Beneficial Insects Make Garden Pottery

While watering my garden when I noticed some small, gray-brown forms on a twig of a new hypericum bush. The branch looked dead and I was thinking of pruning it off. I looked closer and saw what appeared to be tiny pots—formed as if with a tiny potters wheel—glued to the stem of my new plant. I wondered how on earth they had gotten there, or what kind of creature had put them there.

As I poked around and snapped a few pictures there was a small, dark mud dauber-looking wasp circling around in the alstroemerias nearby. Wondering if this was the insect connected to the small structures, I took a step back and watched as she hovered closer to the Hypericum bush. She seemed to be carrying something. I watched closely and she flew up to the top clay pot-looking structure—the only one that didn’t have the top sealed over—and she put a wiggly little grub worm into the hole. What the heck was going on here?

And so, of course, I turned to Google. What I quickly identified was a Potter wasp, Eumeninae. Possibly Eumenes fraternus, but I'm not sure they are supposed to live in my area.

Photos courtesy of Rosetta Remillard, APLD.

They are a species of beneficial insects—similar to mason bees—sometimes called a Mason wasp. They are totally non-aggressive, as I found with the one circling in my alstroemerias waiting for me to move always from her brood structures (the correct name for the tiny pots on my Hypericum stem).

It turns out the Potter bee (or wasp) helps the garden by collecting and caterpillar grubs and larvae that would otherwise eat our veggies and flowers and uses them to create a food supply for her larvae. Paralyzed and sealed inside her perfect little brood nest pottery structure.

It is the female potter bees that make these perfect little earthen structures. They tend to be loners, not having a hive mentality.

Looking at pictures online made me feel most impressed with our garden buddy’s fine-tuned skill. This potter bee made such perfect, smooth little pots the ones online looked coarse and chunky by comparison…maybe she likes my soil. 
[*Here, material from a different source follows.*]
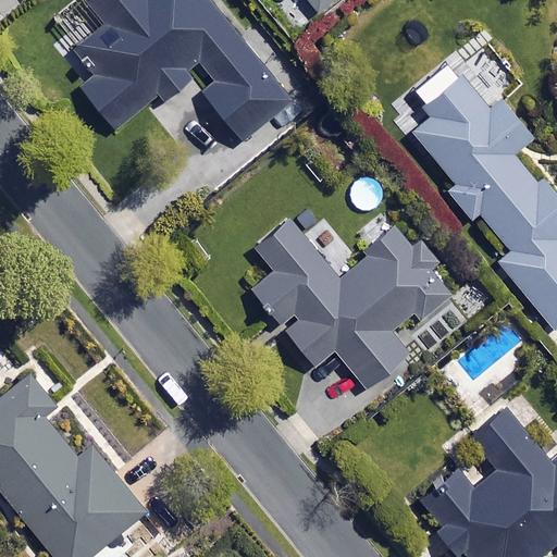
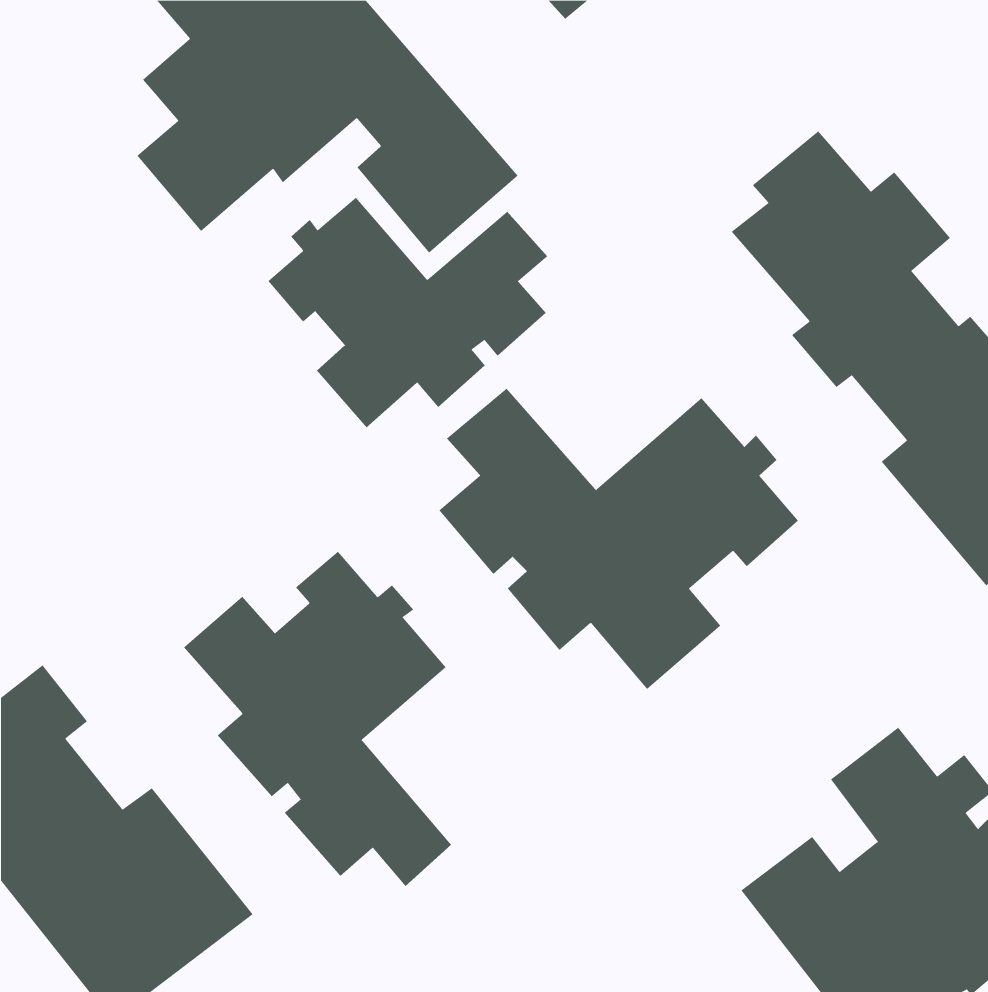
building: none -> [268,197,548,428]
building: none -> [183,551,452,887]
Despite my sensitivity to bees, I decided not to prune away the stem. The momma bee came back and created and sealed a fourth brood chamber. The scientific name being from the Latin root Eumenes, meaning “well-disposed, friendly, and gracious”, I can hope her offspring are as docile as she is and they will be welcome beneficial predator in my garden for seasons to come.

I planted the Hypericum berries to experiment with the success of a new plant varieties that are bring modern cutting gardens into our home gardens, and by accident I learned they create habitat for beneficial garden insects, talented ones at that!